The numbers that fit these criteria are 3 and 7 since 3 * 7 = 21 and 3 + 7 = 10.
Step 2: Now we can write the expression as the product of two binomials using these numbers:
(x + 3)(x + 7)
So, the factorization of x^2 + 10x + 21 is:
A. (x + 3)(x + 7)
Please note that answer choices B, C, and D do not accurately represent the factorization of the given expression.
To factorize a quadratic expression like x^2 + 10x + 21, you need to find two binomials whose product equals the given expression.
One quick way to do this is by using the FOIL method. FOIL stands for First, Outer, Inner, Last, which is a way to expand the product of two binomials. Let's see how it works:
Start by breaking down the middle term, which is 10x, into two terms that multiply to give you 21. In this case, the two terms are 3x and 7x since 3x * 7x = 21x (the coefficients add up to 10x).
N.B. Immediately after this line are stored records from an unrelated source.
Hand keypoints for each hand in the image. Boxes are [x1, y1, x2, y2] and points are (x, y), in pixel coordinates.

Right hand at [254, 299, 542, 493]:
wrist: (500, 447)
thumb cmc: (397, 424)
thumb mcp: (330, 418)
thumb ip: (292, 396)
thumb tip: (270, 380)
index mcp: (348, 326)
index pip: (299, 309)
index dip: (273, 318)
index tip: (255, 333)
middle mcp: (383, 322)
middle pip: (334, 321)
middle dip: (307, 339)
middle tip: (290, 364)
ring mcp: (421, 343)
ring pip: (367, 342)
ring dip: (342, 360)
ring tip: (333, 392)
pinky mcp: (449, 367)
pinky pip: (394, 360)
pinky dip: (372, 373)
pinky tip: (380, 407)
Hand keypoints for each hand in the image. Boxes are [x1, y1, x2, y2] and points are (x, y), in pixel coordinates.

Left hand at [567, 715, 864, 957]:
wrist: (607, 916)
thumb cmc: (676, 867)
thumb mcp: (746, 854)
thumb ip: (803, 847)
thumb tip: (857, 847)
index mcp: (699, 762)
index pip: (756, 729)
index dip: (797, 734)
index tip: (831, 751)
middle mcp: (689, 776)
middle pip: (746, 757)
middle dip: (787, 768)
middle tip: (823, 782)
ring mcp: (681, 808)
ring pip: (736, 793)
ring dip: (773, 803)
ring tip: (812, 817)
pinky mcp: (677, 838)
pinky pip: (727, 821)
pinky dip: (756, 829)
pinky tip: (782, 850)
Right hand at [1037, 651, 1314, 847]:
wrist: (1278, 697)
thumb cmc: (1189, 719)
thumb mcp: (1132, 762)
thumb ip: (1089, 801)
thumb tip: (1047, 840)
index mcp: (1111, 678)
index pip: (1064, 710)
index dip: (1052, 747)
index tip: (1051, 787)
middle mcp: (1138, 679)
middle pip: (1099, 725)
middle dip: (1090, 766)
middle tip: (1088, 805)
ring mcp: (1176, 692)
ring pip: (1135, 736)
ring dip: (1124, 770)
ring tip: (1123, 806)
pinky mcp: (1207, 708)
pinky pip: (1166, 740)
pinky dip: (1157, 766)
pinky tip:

Now, we can rewrite the expression as follows:
x^2 + 3x + 7x + 21
Next, group the terms in pairs:
(x^2 + 3x) + (7x + 21)
Now, factor out the greatest common factor from each pair:
x(x + 3) + 7(x + 3)
Notice that we now have a common binomial factor of (x + 3). We can factor it out:
(x + 3)(x + 7)
Therefore, the factorization of x^2 + 10x + 21 is (x + 3)(x + 7).
Considering the answer choices given, the correct factorization is:
A. (x + 3)(x + 7)
I hope this explanation helps, and good luck on your timed test!